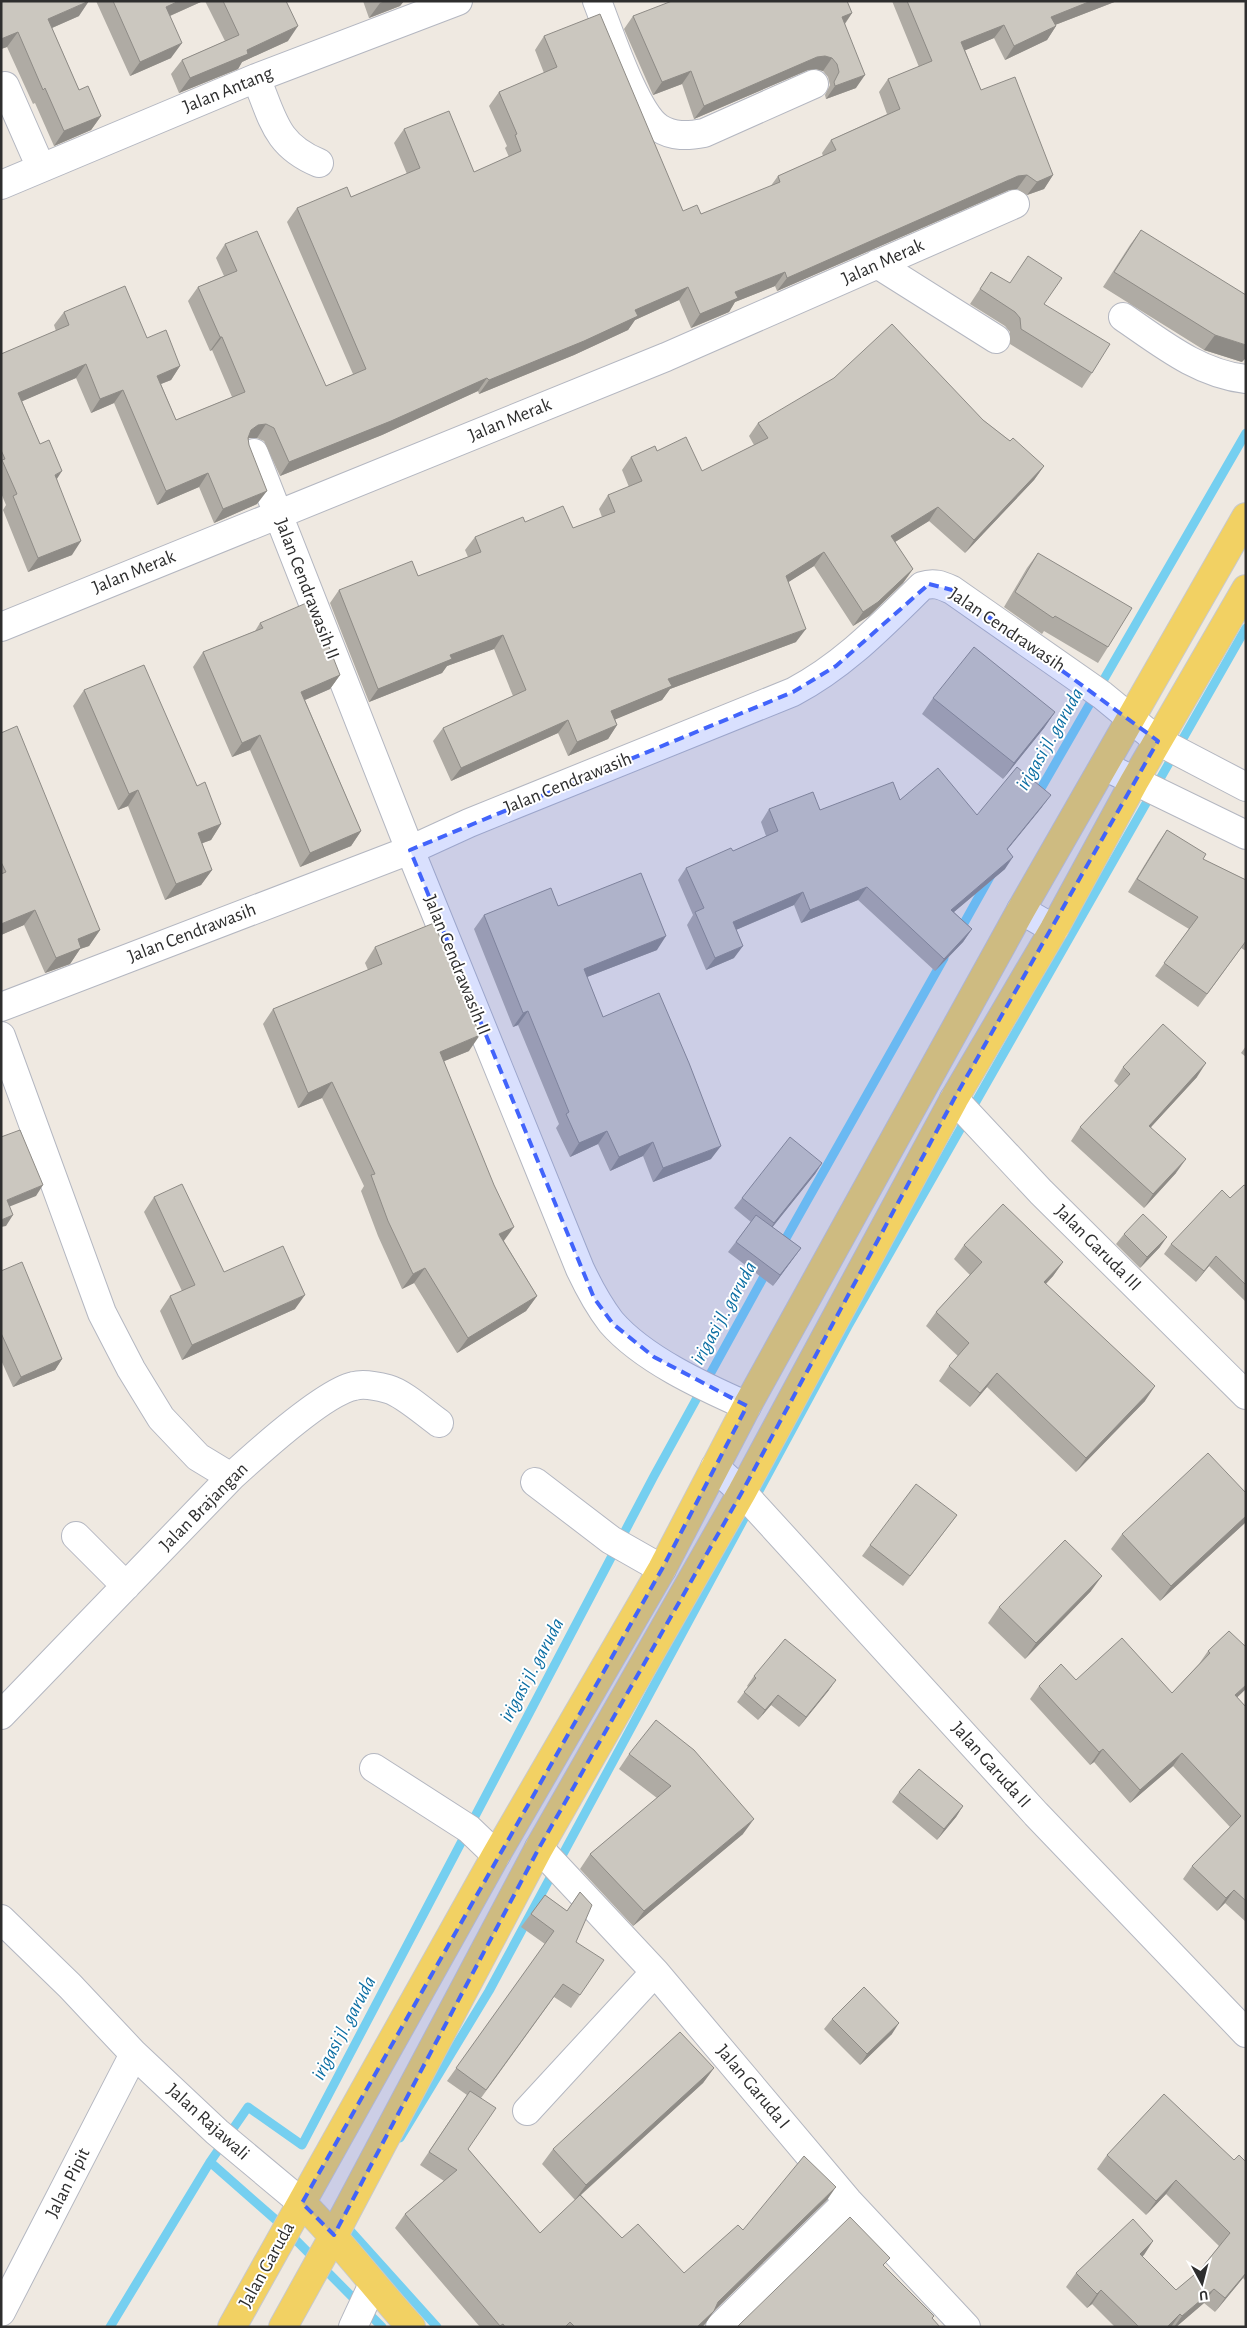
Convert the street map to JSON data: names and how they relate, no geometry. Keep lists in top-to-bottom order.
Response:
{
  "streets": {
    "main road": ["Jalan Rajawali", "Jalan Garuda"],
    "street": [
      "Jalan Antang",
      "Jalan Merak",
      "Jalan Cendrawasih II",
      "Jalan Cendrawasih",
      "Jalan Garuda III",
      "Jalan Brajangan",
      "Jalan Garuda II",
      "Jalan Garuda I",
      "Jalan Pipit"
    ]
  },
  "crossings": [
    ["Jalan Merak", "Jalan Cendrawasih II"],
    ["Jalan Cendrawasih II", "Jalan Cendrawasih"],
    ["Jalan Cendrawasih II", "Jalan Garuda"],
    ["Jalan Cendrawasih", "Jalan Garuda"],
    ["Jalan Garuda II", "Jalan Garuda"],
    ["Jalan Rajawali", "Jalan Pipit"],
    ["Jalan Rajawali", "Jalan Garuda"]
  ],
  "water": ["irigasi jl. garuda"],
  "north": "bottom"
}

* [Work instructions] When you print the records above, keep them exact and leave out the pictures.

* [Completed exercise]
Convert the street map to JSON data: names and how they relate, no geometry. Keep lists in top-to-bottom order.
Response:
{
  "streets": {
    "main road": ["Jalan Rajawali", "Jalan Garuda"],
    "street": [
      "Jalan Antang",
      "Jalan Merak",
      "Jalan Cendrawasih II",
      "Jalan Cendrawasih",
      "Jalan Garuda III",
      "Jalan Brajangan",
      "Jalan Garuda II",
      "Jalan Garuda I",
      "Jalan Pipit"
    ]
  },
  "crossings": [
    ["Jalan Merak", "Jalan Cendrawasih II"],
    ["Jalan Cendrawasih II", "Jalan Cendrawasih"],
    ["Jalan Cendrawasih II", "Jalan Garuda"],
    ["Jalan Cendrawasih", "Jalan Garuda"],
    ["Jalan Garuda II", "Jalan Garuda"],
    ["Jalan Rajawali", "Jalan Pipit"],
    ["Jalan Rajawali", "Jalan Garuda"]
  ],
  "water": ["irigasi jl. garuda"],
  "north": "bottom"
}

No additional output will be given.